I mentioned that laying down one's life is archetypally sacrificial. Are there any less extreme actions we can do which count as sacrifice, granting what I've said so far about sacrifice?
Yes, I think so, but it's surprisingly difficult. Now I do think that whether some action counts as discipline or sacrifice is somewhat relative to one's overall beliefs, dispositions, and stage of moral and spiritual development. That said, here are some actions which are probably sacrificial for many people who do them: giving money or goods to someone who has less than you have, especially when you're not totally sure he really needs it; recognizing when people to whom you are not particularly close really need to express their thoughts and feelings, and giving them the time and space to do so, even though you have a lot to do; giving up personal goals and projects in order to devote more time and money to one's family members or intimate friends, not in order to keep up a peaceful domestic life but just because it's good for them; and maybe some pretty trivial things like refraining from insisting that the restaurant re-make your meal which isn't quite what you ordered, or letting some in the grocery store get in line ahead of you when you're approaching the register at about the same time.
One of the theoretical advantages to understanding sacrifice in the way I've described here is that it gives us a good way of resolving a conceptual tension between self-regarding and other-regarding action. The tension is that if I'm really acting freely, then I'm doing what I want to do, and doing what I want to do only makes sense as doing something that I judge in some way or other to be good for me. How, then, can there be action which is truly for others' sakes? On the account of sacrifice I think is true, what we can say is this: you might well judge that any good thing you do is in some sense good for you, and not just for others' goods. But genuinely sacrificial action arises when you do not have a clear, or fine-grained, vision of what that good-for-you is.
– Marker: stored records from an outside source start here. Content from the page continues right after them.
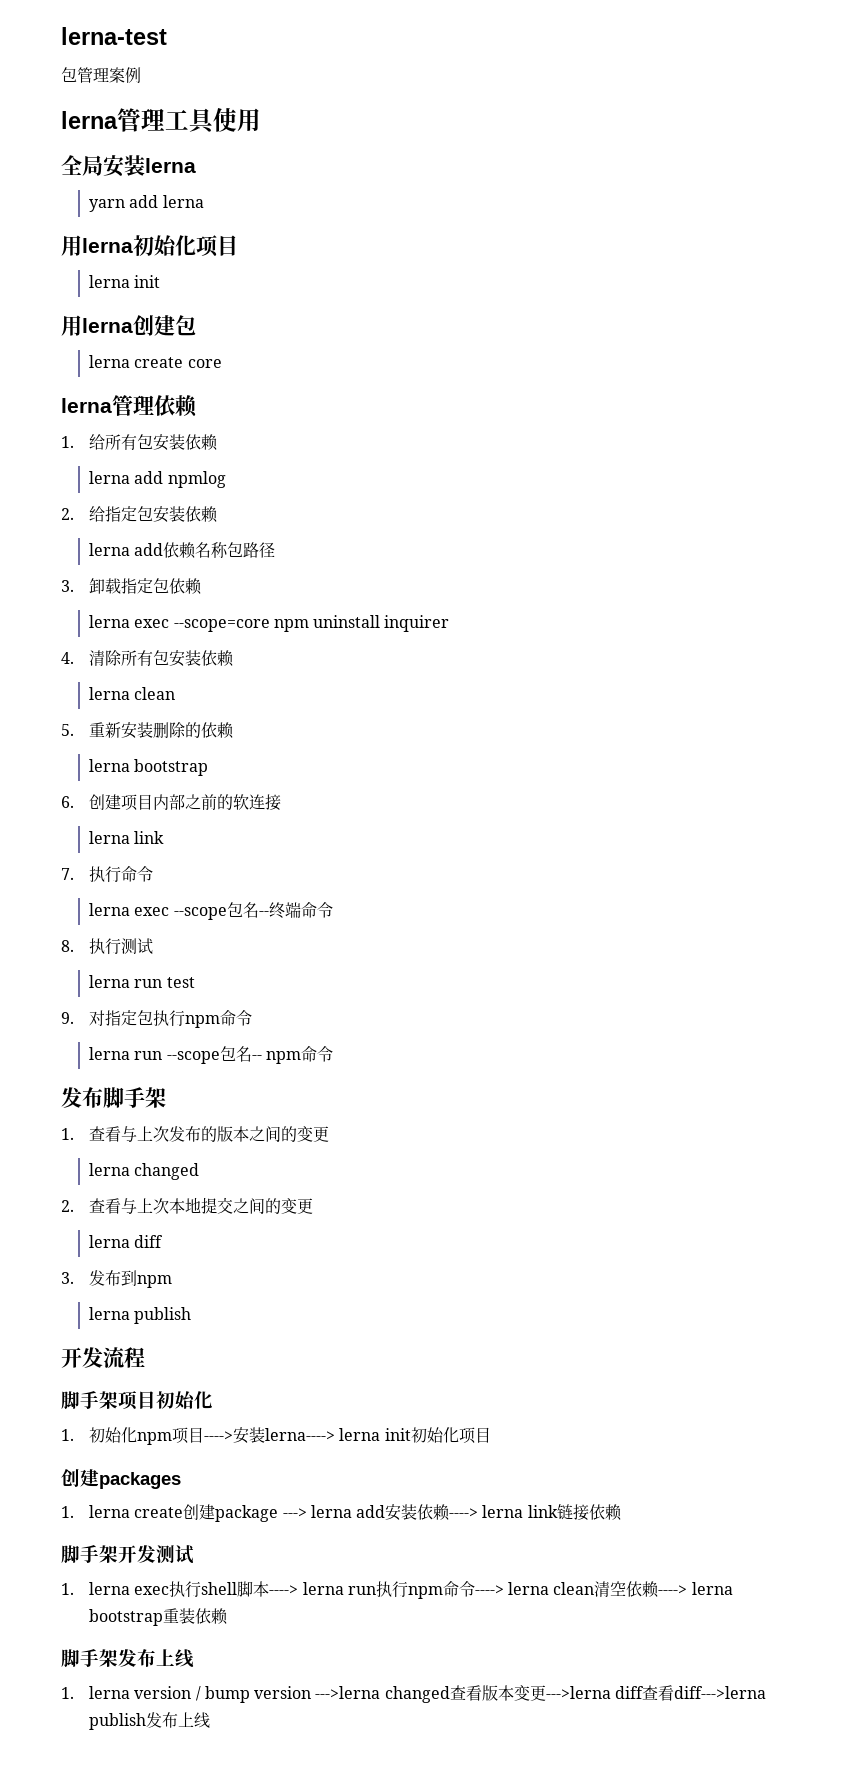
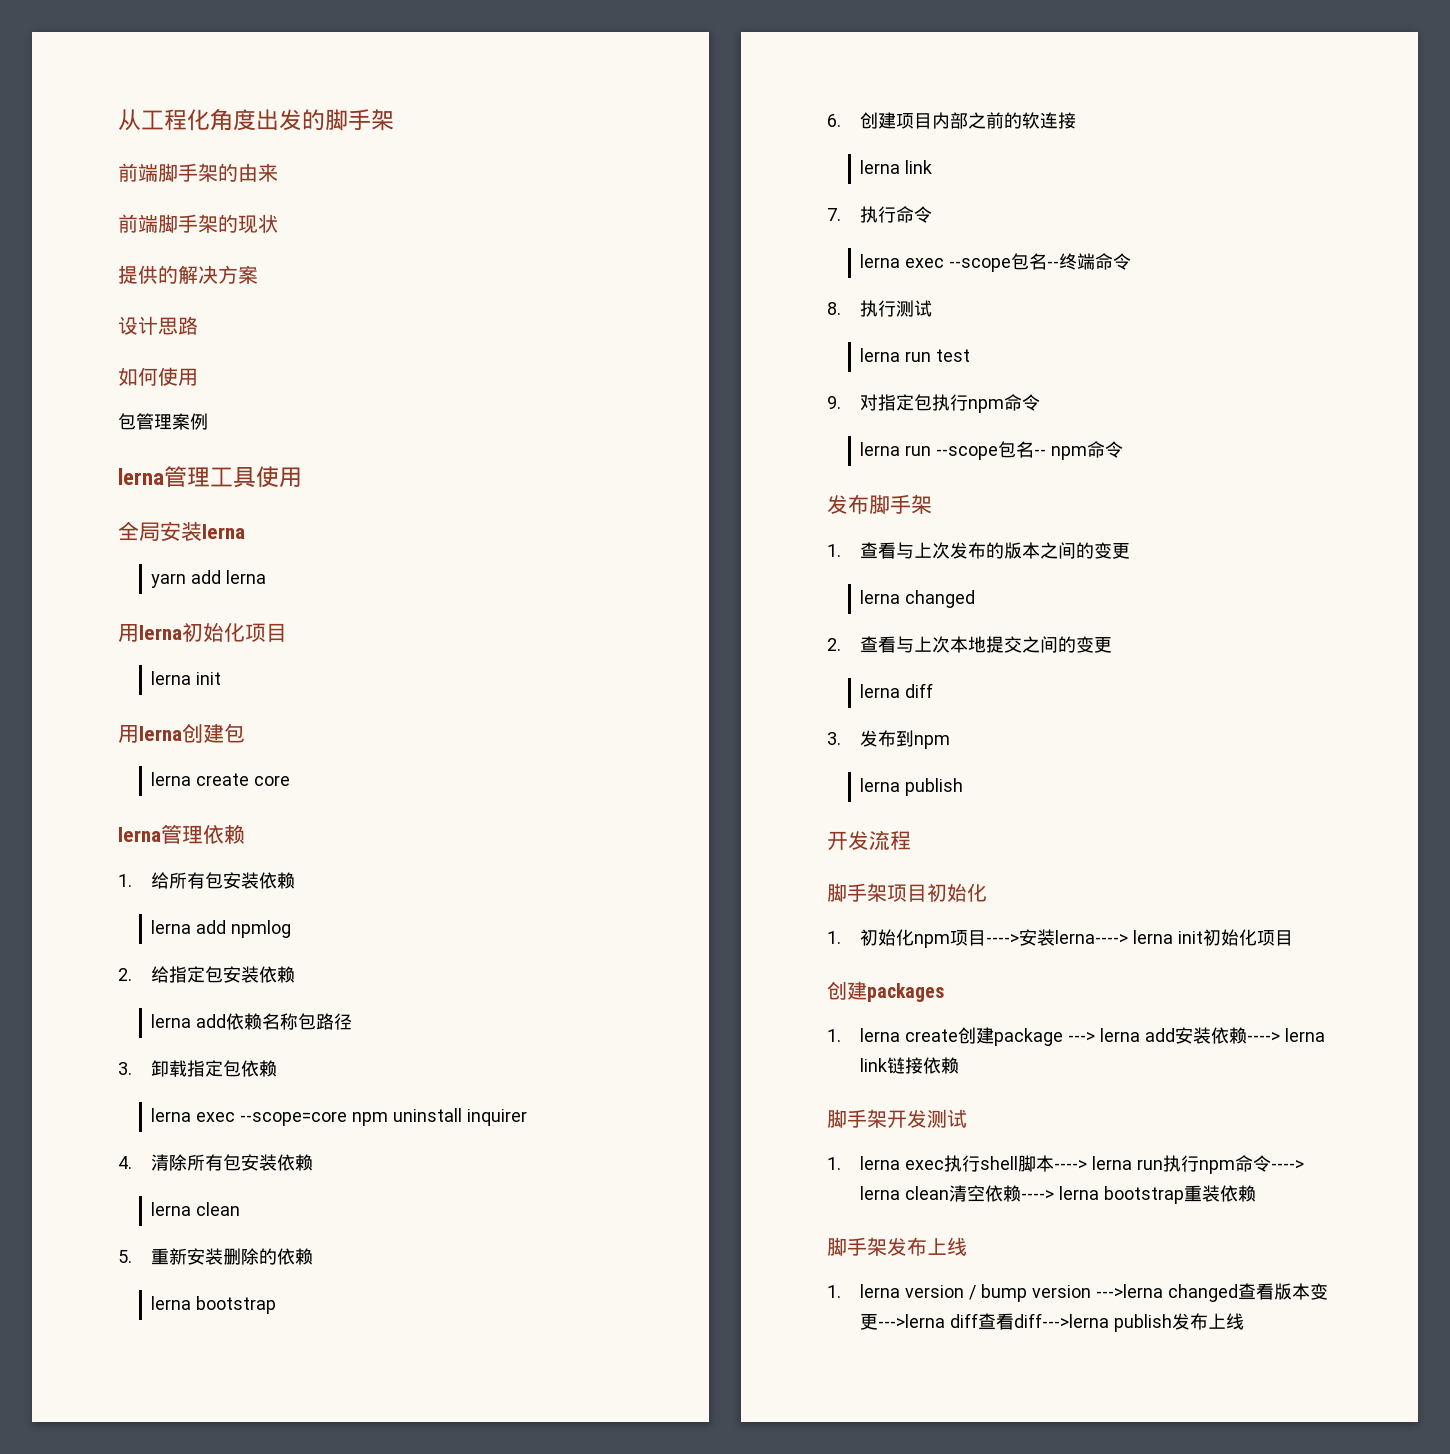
[61,27,167,45] lerna-test -> [118,108,394,131] [118,163,278,182] [118,214,278,234] [118,265,258,284] [118,316,198,335] [118,367,198,386] 从工程化角度出发的脚手架 // 前端脚手架的由来 // 前端脚手架的现状 // 提供的解决方案 // 设计思路 // 如何使用

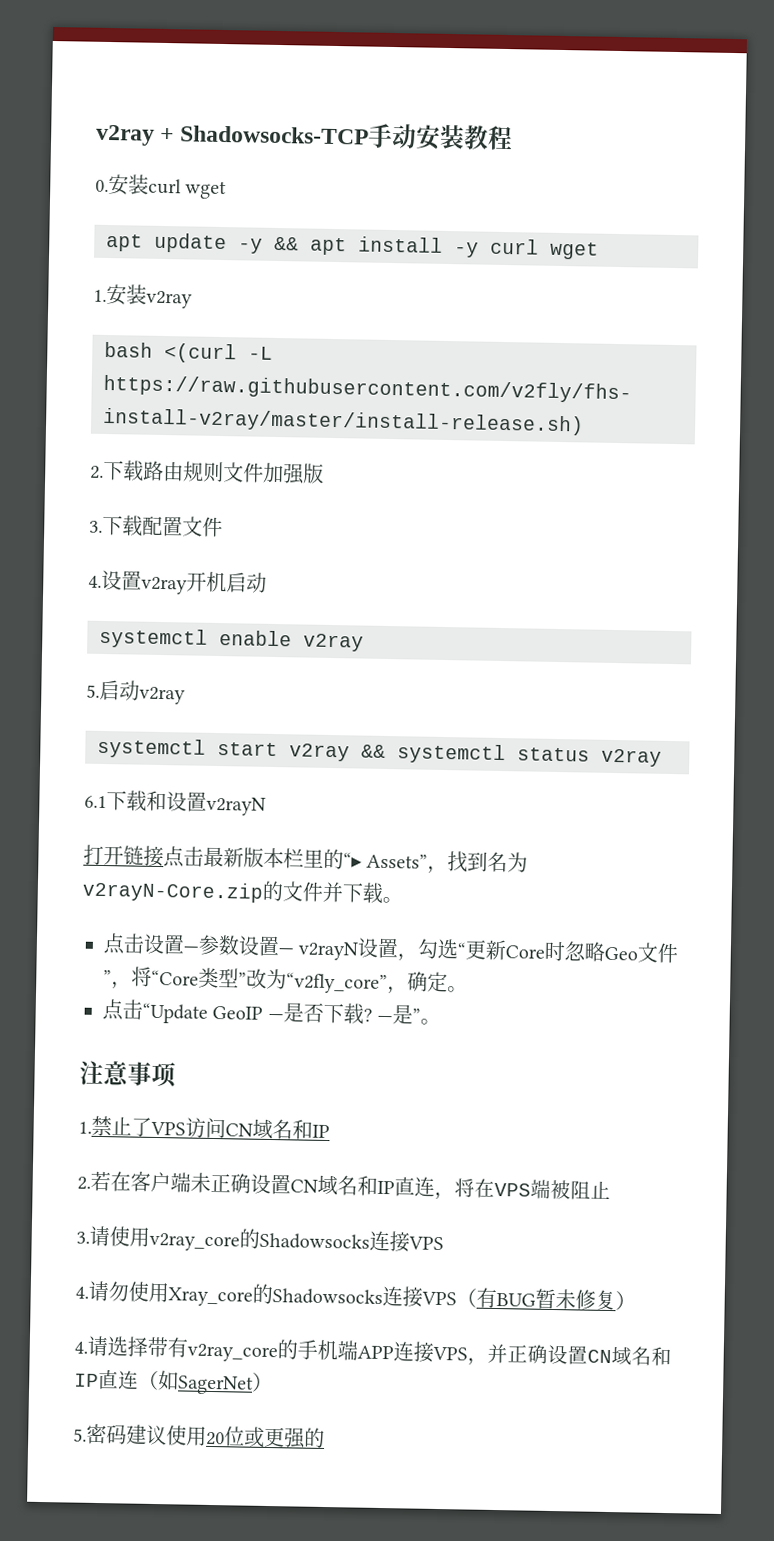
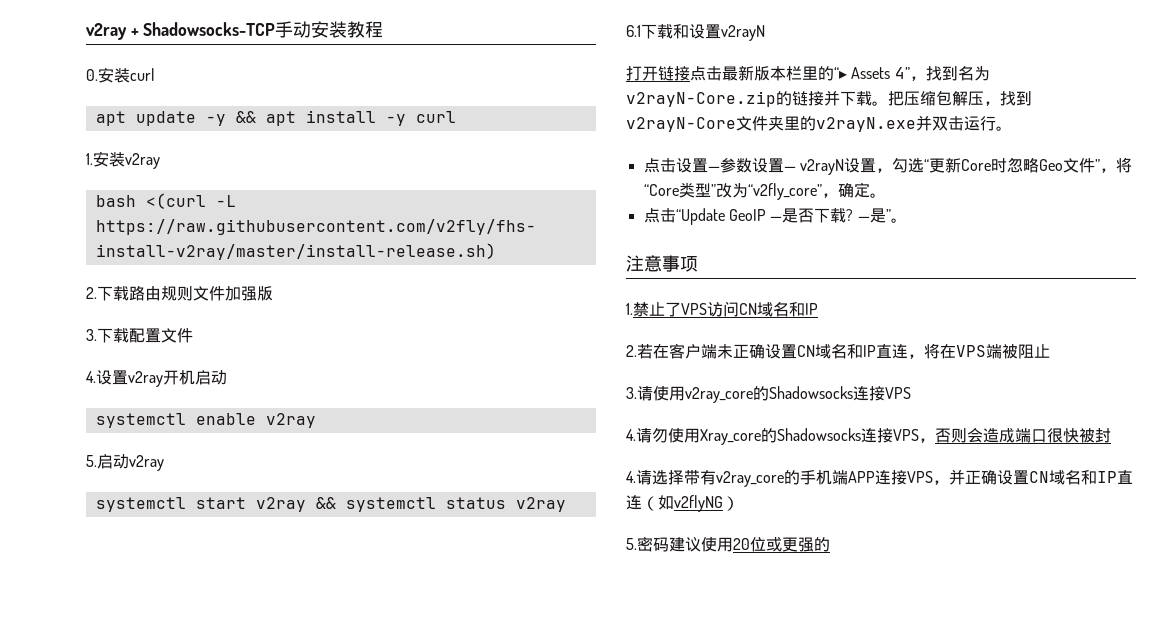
[185,180,228,200] wget -> (155, 74) none
[550,241,599,260] wget -> (456, 117) none
[366,853,429,869] Assets” -> [851,67,910,79] Assets 4”
[282,881,324,902] 文件 -> [792,91,824,106] 链接
(403, 900) none -> [888,90,1032,106] [626,115,1012,132] 把压缩包解压，找到v2rayN-Core文件夹里的v2rayN.exe并双击运行。
[456,1287,636,1311] （有BUG暂未修复） -> [919,427,1111,443] ，否则会造成端口很快被封
[177,1375,254,1395] SagerNet -> [674,495,723,512] v2flyNG

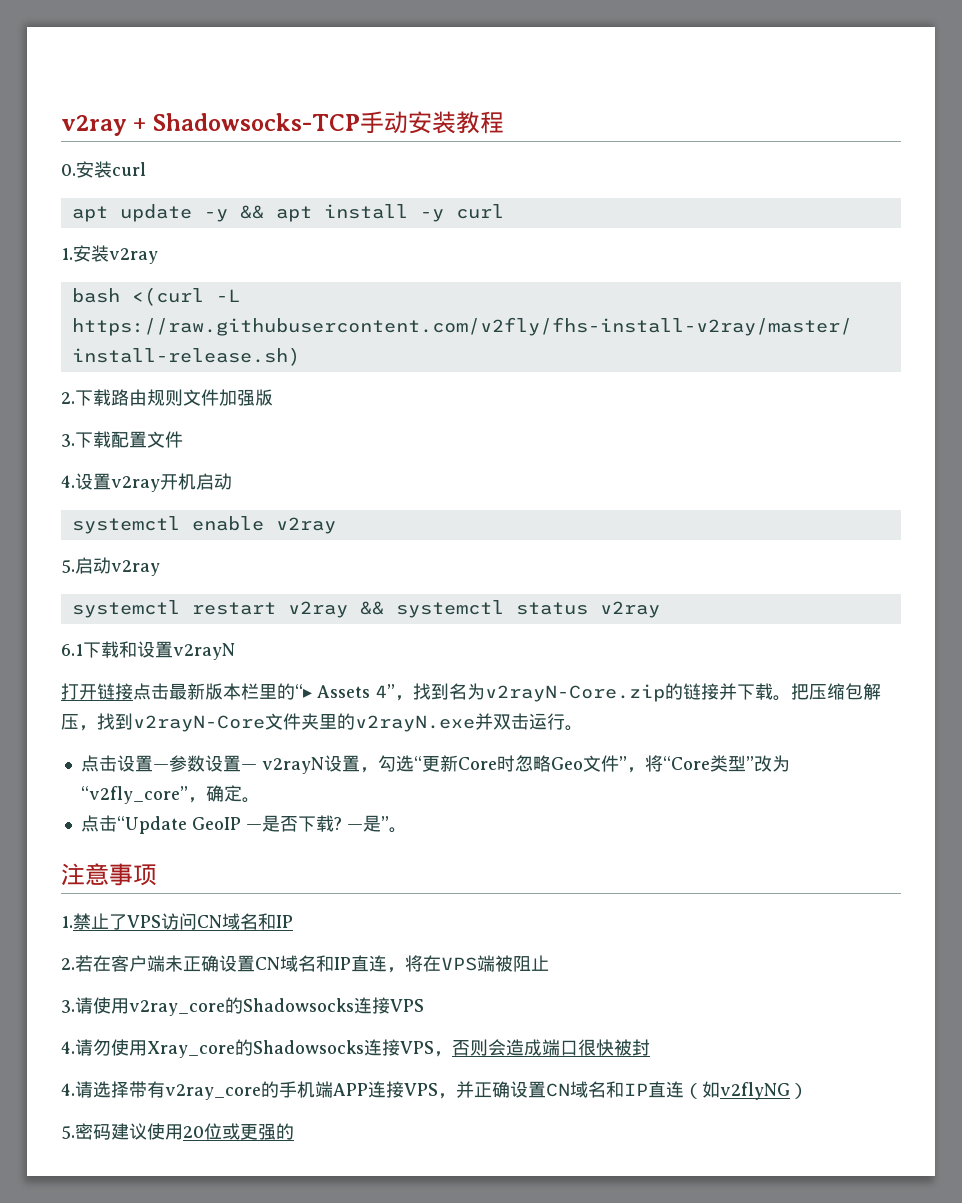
[195,497,246,509] start -> [191,602,276,615] restart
One potential objection to this understanding of sacrifice is that it doesn't account very well for religious sacrifices, as when people give some grain or slaughter some birds or livestock for the gods. The somewhat too cynical (in my view) way of describing what's going on in these sacrifices is that the worshippers want something they think the gods can give them. (Either only the gods can give or the gods can give it more easily than by other means.) So, whatever your view of the effectiveness of such sacrifices, would these be examples of sacrifices in which the expected good is clearly seen? I'm not sure. I'm not sure because it might be that this cynical understanding of sacrifice best applies only to stupid sacrifices, like Jephthah and Agammemnon and their poor daughters. It is hard for me to think of a pious offering of grain or blood as involving the sort of calculation involved in a market exchange: if I do this then the god will do that. If this sacrifice is pious, there must always be one or both of these attitudes: I seek what is good for me from the gods, but I am open to learning what that good is; and, not even by this sacrifice can I make any real legal or moral demands on the gods. In either case, what good might come, and whether good will come, from the sacrifice, remain hazy.